Small changes make big differences.

Tuesdays with MOJO / Schedule some gal/guy time

Marjorie Spitz Rento1 Comment

I am giddy with excitement!  My husband is leaving for a trip to Oregon tonight for 5 days.   My inbox is overflowing, and calendar overbooked.  I stayed up till 12:30 a.m. last night working.  I am groggy from lack of sleep (ignoring MOJO Maker #4 this week).  BUT, in just two days I will head east for girls weekend.  Two of my dear friends and I have observed a long weekend in Montauk together during July since I can remember.   And boy do I need it!

Montauk 2012

In fact, Facebook reminded me today of our girls weekend exactly three years ago by sharing this memory photo.  I guess my timing is good!

With life so busy, it’s easy to let girl (or guy) time take a back seat.  Turns out, that would actually be detrimental to your health – and it’s not just me who says so.

Just look at some of these studies:

Portland, OR 2014
  • A study by Australian researchers found that female friendship wasn't just good for the soul: It's good for your health. Researchers, who studied elderly women over a period of 10 years, concluded the presence of "good friends" in a woman's life increased life expectancy.
  • In 2002, a landmark UCLA study concluded that girlfriends are stress-busters for women and have an impact on overall mood -- when we're around friends, the mood-elevating hormone oxytocin is released, increasing our feelings of euphoria.
  • Harvard University Nurses' Health Study concluded not having regular contact with girlfriends was as detrimental to her health as smoking or packing on pounds!

Wow, and I thought it was just an excuse to leave the guys and obligations behind to soak in some sunsets, get the sand between our toes, sip some vino and eat local fresh fish!

Montauk, 2010

Regardless of the studies, I was aware of the benefits of “girl time” just from experiencing them first hand. Whether it a couple hours, or a getaway, time with the gals makes me a better person, friend, wife, daughter, aunt, sister and health coach.   

Sometimes our other friends join us (which is great!), but it is always this core group.  My husband knows better than to even ask to come – as much as I love him, he’s not welcome.  Plus, he gets to have his own time, which is good for him (and us) too!

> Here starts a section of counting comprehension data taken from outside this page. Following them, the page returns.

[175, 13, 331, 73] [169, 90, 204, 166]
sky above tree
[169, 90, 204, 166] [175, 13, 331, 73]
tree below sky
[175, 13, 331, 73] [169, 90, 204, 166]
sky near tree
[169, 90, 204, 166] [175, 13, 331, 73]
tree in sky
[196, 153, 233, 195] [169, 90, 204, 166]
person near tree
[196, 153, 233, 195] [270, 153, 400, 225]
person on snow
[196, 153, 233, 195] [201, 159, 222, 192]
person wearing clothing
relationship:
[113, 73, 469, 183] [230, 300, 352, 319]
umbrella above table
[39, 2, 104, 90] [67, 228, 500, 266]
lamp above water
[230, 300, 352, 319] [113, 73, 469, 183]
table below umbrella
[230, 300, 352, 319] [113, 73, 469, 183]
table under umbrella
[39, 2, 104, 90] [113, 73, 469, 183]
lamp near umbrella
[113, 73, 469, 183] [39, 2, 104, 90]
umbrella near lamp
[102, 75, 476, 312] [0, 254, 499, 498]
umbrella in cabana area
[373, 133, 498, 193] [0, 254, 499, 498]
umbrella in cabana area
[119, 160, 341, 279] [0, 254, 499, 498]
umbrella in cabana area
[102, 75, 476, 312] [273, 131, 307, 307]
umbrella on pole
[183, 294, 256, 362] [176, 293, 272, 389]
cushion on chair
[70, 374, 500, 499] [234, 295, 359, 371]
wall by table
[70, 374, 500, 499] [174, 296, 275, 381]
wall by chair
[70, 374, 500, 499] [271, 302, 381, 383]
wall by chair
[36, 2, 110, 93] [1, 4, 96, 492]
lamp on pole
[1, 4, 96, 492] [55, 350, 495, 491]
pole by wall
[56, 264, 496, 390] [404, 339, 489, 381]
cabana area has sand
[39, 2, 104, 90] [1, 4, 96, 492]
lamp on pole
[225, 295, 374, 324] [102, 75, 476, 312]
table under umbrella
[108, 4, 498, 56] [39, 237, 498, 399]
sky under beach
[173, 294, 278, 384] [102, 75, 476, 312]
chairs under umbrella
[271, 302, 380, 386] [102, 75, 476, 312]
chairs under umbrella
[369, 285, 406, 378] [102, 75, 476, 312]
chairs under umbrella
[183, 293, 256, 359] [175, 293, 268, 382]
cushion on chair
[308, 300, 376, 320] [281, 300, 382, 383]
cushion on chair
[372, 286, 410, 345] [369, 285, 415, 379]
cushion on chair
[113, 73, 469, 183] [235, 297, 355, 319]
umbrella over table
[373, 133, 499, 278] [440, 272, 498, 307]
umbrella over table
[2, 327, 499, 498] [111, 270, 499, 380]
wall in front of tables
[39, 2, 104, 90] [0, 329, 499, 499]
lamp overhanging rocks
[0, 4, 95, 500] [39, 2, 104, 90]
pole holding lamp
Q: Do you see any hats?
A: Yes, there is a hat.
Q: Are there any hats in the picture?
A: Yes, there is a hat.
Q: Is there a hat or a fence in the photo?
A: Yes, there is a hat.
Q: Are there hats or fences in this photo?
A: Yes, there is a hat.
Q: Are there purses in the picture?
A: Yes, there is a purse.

If feels so comfortable to be with people who know you to the core – we pick up where we left off, our movements around the space like a perfectly orchestrated dance, and share in a deep way.

It makes sense that “Scientists now suspect that hanging out with our friends can actually counteract the kind of stomach-quivering stress most of us experience on a daily basis.”

Three generation

They “suspect that women have a larger behavioral repertoire than just fight or flight; … it seems that when the hormone oxytocin is released as part of the stress responses in a woman, it buffers the fight or flight response and encourages her to tend children and gather with other women instead. When she actually engages in this tending or befriending, studies suggest that more oxytocin is released, which further counters stress and produces a calming effect. This calming response does not occur in men, says Dr. Klein, because testosterone---which men produce in high levels when they're under stress---seems to reduce the effects of oxytocin. Estrogen, she adds, seems to enhance it.”  Sorry guys!

“Study after study has found that social ties reduce our risk of disease by lowering blood pressure, heart rate, and cholesterol. There's no doubt, says Dr. Klein, that friends are helping us live longer.”

I’m all for that!

As for you men, I hope your partners encourage guy time!  If they don’t, just share this study from Cornell University that found “men who do not spend enough time with their friends can actually feel less attracted to their partner.  ‘A man's ability to play a round of golf or to have a few drinks with a friend who has only a passing acquaintance to his wife or girlfriend is crucial to preserving some independence in life,’ Professor Benjamin Cornwell says. The researchers also found erectile dysfunction was almost double in the group whose wives had steadily cut ties with their husbands' old friends.”

Enough said!

Montauk 2011

So, whatever you’re doing right now, take a moment to stop and get some girl or guy time on the calendar. All it takes is one instigator to make it happen.  As with me, I expect giddiness will ensue and the stress melt away with just the thought of it!  

I look forward to hearing about your plans.

This weekend, you’ll find me on the deck with these gals!

In friendship,

Marjorie, Chief MOJO Maker™

P.S.   I expect my friends and family will forgive me for sharing their pictures without their permission.  I stayed away from including those who tend to object (you know who you are and how much I love you).